她平時就是圍著唐啟明轉,跟單位裏的人聯系也不多, 沒有和人走動的習慣。

娘家的親戚都在外地, 也沒有什麽來往,唐啟明爸爸家那邊, 自從他爸爸去世之後,尤其是爺爺奶奶去世之後,也沒有了什麽聯系。

田桂芬母子兩個人在單位裏都是特別的存在,老太太老爺子們都說沒見過性子這麽獨的。

不過這也有寡婦門前是非多,為了避嫌的原因。從前唐啟明爸爸還在的時候,他們家也不是這樣的。唐啟明爸爸倒挺正常的,能幹肯幹還老實,雖然話也不多, 但是很好相處。

唐啟明爸爸走了之後, 本著人文關懷的精神, 廠子裏派工會的人平時多照顧田桂芬,以免一些活一個女人家不好幹。

這原本是個大好事, 結果不知道是哪個多嘴多舌的開始傳出了閑話,說田桂芬死了丈夫很快就想著要改嫁。
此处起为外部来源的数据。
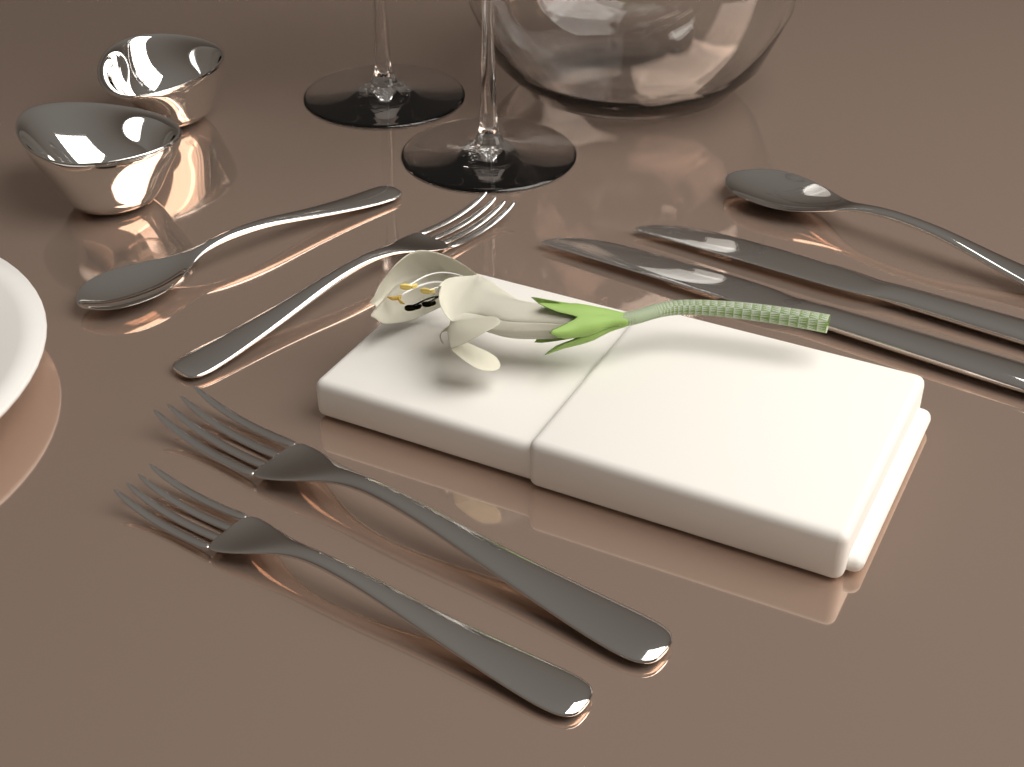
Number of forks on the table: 3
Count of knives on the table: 2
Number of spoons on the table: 2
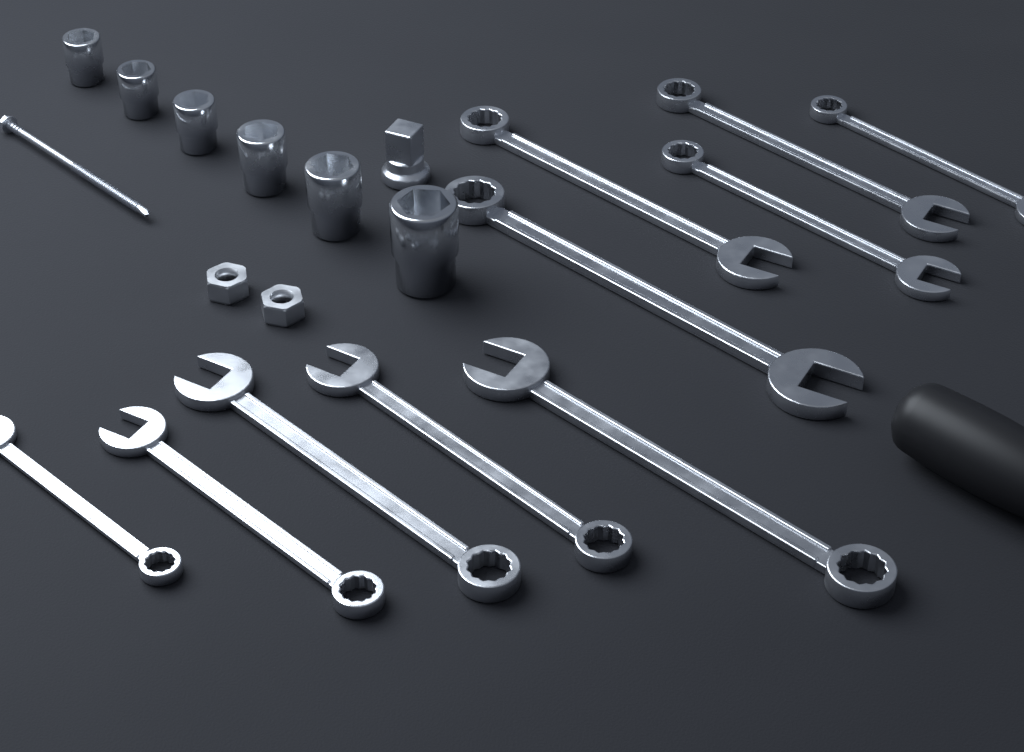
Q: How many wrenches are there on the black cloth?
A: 10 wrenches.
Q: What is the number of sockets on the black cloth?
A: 6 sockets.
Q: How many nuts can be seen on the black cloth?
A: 2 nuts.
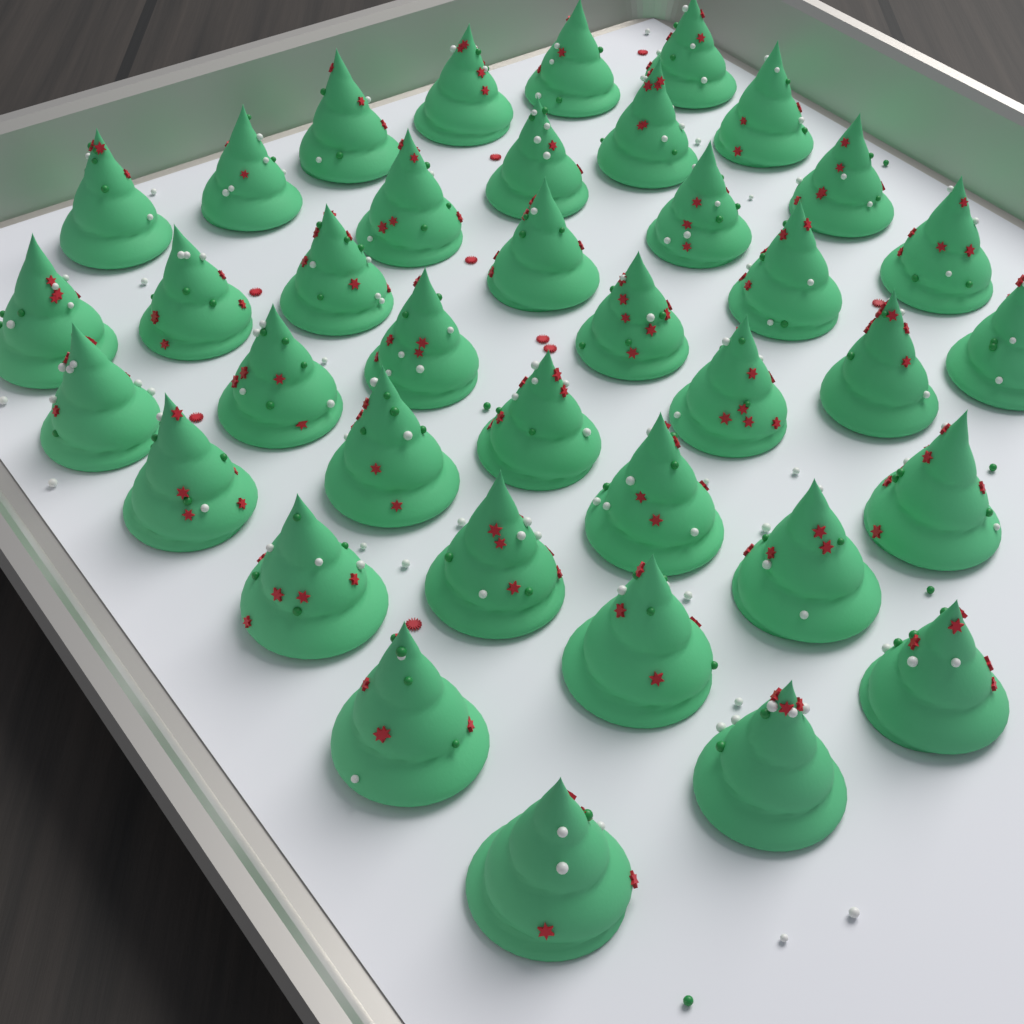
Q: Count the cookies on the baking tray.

上門幫忙的有個比較熱性的師傅, 對方也還是個鰥夫, 因為是田桂芬鄰居, 以前跟田桂芬的亡夫關系還不錯,上門的次數也就多了些,沒想到因此就給傳出緋聞。

一來二去,那老師傅也有了的想法,田桂芬知道了以後很憤怒,至此以後就再也不接受外人的幫助了。平常也極少跟人來往,大門一關不管外頭的事,一心都投入到了自己的兒子身上。

唐啟明報考大學,都是必須要報考本市的。

現在唐啟明沒有了,她又如願以償的‘報覆’,現在會去哪裏呢?

“她會不會已經自殺了?”容黎想了想道。

田桂芬失去了世界的唯一,對於她來說失去了人生目標。她覺得盧小藝害死了自己的兒子,現在也不讓這個女孩子好過,目的已經達到,對於這樣的人,似乎也沒有了生的欲望。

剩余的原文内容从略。